Can you retype every line of the data below, keeping each one unchanged?

[Collected data]
⟨

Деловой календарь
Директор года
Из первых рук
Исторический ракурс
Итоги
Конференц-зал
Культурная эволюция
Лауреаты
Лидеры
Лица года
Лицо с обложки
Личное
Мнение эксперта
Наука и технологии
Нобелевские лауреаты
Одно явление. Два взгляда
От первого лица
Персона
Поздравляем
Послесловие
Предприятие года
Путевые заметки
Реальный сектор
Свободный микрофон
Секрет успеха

⟩

● **Solution for this exercise**:
Деловой календарь
Директор года
Из первых рук
Исторический ракурс
Итоги
Конференц-зал
Культурная эволюция
Лауреаты
Лидеры
Лица года
Лицо с обложки
Личное
Мнение эксперта
Наука и технологии
Нобелевские лауреаты
Одно явление. Два взгляда
От первого лица
Персона
Поздравляем
Послесловие
Предприятие года
Путевые заметки
Реальный сектор
Свободный микрофон
Секрет успеха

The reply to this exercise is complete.